Responsibilities begin in the morning, when whoever slept with the satellite phone (it has to be kept warm, so it’ll work when it’s needed) calls McMurdo to let them know we’re still OK. Every field camp does this check-in. It’s a sort of failsafe, in case something disastrous happens and we aren’t able to contact anyone to call for help.

Whoever’s cooking breakfast–or sometimes whoever’s in the kitchen tent first–collects a bucket of snow from outside to melt for water. Melting snow is probably the most constant and time-consuming chore. All the water for cooking, drinking, dishwashing, and other miscellaneous uses must be melted in the big pot on the propane stove. Notably, bathing is not really on the list of uses. Living in unheated tents means that getting wet is more or less courting hypothermia, so we mostly do without. I’m sure there are ways to manage it [bathing], but for three weeks, in a place without dirt, we think we can get away with it.

The water-melting pot, which was in near-constant use when we were in the tent.

We hold an informal meeting after breakfast to decide, mostly based on the weather, what to do with the day. If we’re going out, we need to take the covers off the snow machines and inspect them before heading out to the field to do science.
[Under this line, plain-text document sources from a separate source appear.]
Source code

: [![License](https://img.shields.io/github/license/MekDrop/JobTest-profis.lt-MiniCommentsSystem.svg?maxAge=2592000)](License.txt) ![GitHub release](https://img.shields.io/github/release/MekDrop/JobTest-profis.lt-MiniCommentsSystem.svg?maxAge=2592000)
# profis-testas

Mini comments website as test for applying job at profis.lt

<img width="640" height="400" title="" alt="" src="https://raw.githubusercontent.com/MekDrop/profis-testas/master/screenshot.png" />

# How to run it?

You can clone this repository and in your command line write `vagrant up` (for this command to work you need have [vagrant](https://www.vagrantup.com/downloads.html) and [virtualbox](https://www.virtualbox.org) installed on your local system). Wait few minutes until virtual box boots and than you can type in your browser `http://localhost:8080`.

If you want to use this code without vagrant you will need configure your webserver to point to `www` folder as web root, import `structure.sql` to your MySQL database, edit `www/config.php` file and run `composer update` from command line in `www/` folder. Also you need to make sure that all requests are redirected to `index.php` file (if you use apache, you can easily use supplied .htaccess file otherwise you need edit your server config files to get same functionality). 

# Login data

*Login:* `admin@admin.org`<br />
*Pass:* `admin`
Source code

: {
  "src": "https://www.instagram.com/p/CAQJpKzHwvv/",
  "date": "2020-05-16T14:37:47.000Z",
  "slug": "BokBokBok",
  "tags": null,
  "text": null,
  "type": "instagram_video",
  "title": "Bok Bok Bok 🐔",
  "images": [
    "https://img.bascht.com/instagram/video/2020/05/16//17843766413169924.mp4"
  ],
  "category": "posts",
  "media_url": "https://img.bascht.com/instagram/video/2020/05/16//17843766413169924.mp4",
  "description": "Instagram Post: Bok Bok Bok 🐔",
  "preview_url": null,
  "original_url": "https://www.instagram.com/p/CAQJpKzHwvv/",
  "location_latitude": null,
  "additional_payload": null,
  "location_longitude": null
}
Coming back, we re-fuel and re-cover the snow machines. Without the covers, the engine compartments fill with drifted snow.

Snowmachines, neatly put away.

The cook for the day (tomorrow, that’s me) starts dinner while everyone else puts away the scientific instruments. (I’m thinking I might make some kind of Malaysian-style curry.) More snow is melted–again, usually by the Cook for the Day. Someone might sweep the kitchen, if it’s filled up with drifted snow again. Snow is kind of our equivalent of dirt, but it’s much less bothersome, since it generally evaporates if you leave it long enough. Still, when it accumulates in the kitchen, it becomes somewhat irritating.

Supplementary audio post.

Hey, sorry–I think my last post got cut off when the satellite phone went out. Somewhere around where I was talking about how it’s irritating when the kitchen fills up with drifted snow. I’m actually rather surprised that the satphone hasn’t cut out mid-post before now. Unfortunately the WordPress voice-post function is a bit primitive; the only option is to call, leave a post, and hang up. You can’t really edit it afterwards. So, I won’t try to re-record the whole post this time, since I was mostly finished anyway. After dinner, pretty much all that’s left to be done is to wash the dishes and decide who’s going to sleep with the satphone. So, uh, it’s about time for bed here, so I will bid you all goodnight and talk to you soon. ‘Bye.